*Exercise prompt*
Update the tariff discussion between "And so in some" and "being too optimistic?", inclusive, so that "optimistic" becomes "hopeful".

*Supplied text*
_ _ _ _ _ _ _
Benen: True. We do not know. In fact, especially with this court, it’s an unpredictable environment. I think that for those of us who are concerned, for those of us looking at the reality, for those of us looking at the developments as they’re unfolding in public and who are aware of the law and who heard the oral arguments and have seen all the presentations, we realize that there are certain unavoidable facts.
The White House is claiming an emergency that doesn’t exist, and Donald Trump is forgetting to maintain the pretense that those emergencies are real. The result of that is that he’s effectively, if not literally, giving away the game.
Sargent: Well, I want to bring in Mike Johnson here because you mentioned a little earlier that what’s at stake is the president’s constitutional powers. Now, Congress is what’s authorized to tax, right? And that’s at issue in this case. Here’s Mike Johnson talking about whether he’s going to legislate on Trump and the tariffs.
Mike Johnson (voiceover): I have no intention of getting in the way of President Trump and his administration. And he has used the tariff power that he has under Article II very effectively. The Article I branch, he has not exceeded his authority. There’s no reason in my view for the Article I branch to intervene in that.
Sargent: Yeah, I don’t know, Steve. That sounds like evasion to me.
Benen: So here’s the thing to keep in mind. Here’s what I [want] your listeners to keep in mind, because this is something that a lot of people don’t necessarily remember, which is that Mike Johnson has described himself for years as a “constitutional lawyer.”
Right now, he’s not just someone who dabbles in the law as part of his political career. He is someone who quite literally describes himself as an expert on matters of constitutional law, talking about this Article II power that the president has used very effectively.
Except there’s one nagging problem with that. There is no Article II tariff power. Mike Johnson just referenced this constitutional provision that does not exist in reality. Don’t take my word for it, listeners. Look it up. It’s [not] in Article II. It’s in Article I.
You can see the fact that the power is vested in the hands of lawmakers in the legislative branch, not in [the] executive branch. So the fact that the House speaker is taking this hands-off approach, saying: Well, the president can just do as he pleases because he’s doing it so well; the Congress is just going to take a backseat on purpose. That’s not just ridiculous and it’s not just misguided. It is completely antithetical to the constitutional system that he’s supposed to be working under.
Sargent: Well, look, one of the hallmarks of Trumpism is that all the corruption is right out in the open. His own voters are supposed to thrill to this. He is essentially saying in every which way: You’re damn right I’m corrupt. I’m going to be corrupt for you.
And so in some ways, this has kind of worked for him in that at this point, Trump can do all sorts of appallingly corrupt things and engage in endless self-dealing and the press basically yawns. But I really wonder whether this might be the place where that catches up with him.
This one is so blatant and the law is so clear that you would think that confessing to his actual rationale for tariffs in public would at this point actually not work for him anymore. Am I... am I being too optimistic?
Benen: I don’t think you are. And in fact, I think that what we’re seeing is the point at which a variety of lines intersect. On the one hand, there’s a legal problem because these “emergencies” don’t exist. On the other hand, there’s a political problem because the American public in general hates these tariffs, recognizes the fact that it’s pushing prices up and that it’s becoming a drag on the economy.
_ _ _ _ _ _ _
*Data shown*

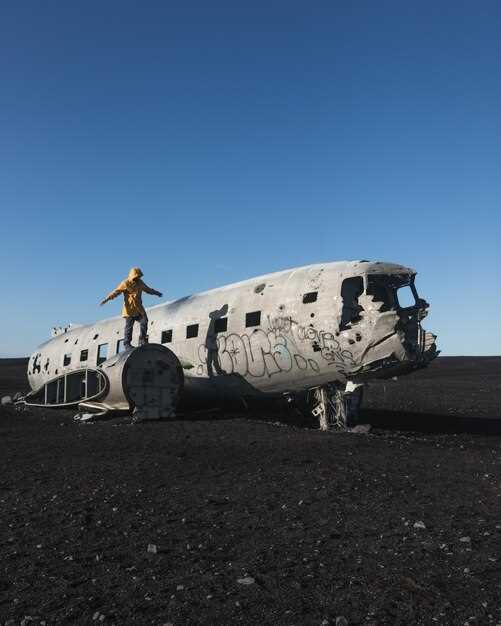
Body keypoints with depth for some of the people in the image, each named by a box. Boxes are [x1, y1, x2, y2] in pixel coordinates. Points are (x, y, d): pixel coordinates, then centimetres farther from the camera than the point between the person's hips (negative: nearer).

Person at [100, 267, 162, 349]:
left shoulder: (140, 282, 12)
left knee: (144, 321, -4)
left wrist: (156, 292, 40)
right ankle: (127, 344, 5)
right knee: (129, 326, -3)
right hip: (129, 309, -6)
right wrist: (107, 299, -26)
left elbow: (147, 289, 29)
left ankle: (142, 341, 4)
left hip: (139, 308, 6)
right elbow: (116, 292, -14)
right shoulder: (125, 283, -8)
_ _ _ _ _ _ _
*Worked solution*
And so in some ways, this has kind of worked for him in that at this point, Trump can do all sorts of appallingly corrupt things and engage in endless self-dealing and the press basically yawns. But I really wonder whether this might be the place where that catches up with him.
This one is so blatant and the law is so clear that you would think that confessing to his actual rationale for tariffs in public would at this point actually not work for him anymore. Am I... am I being too hopeful?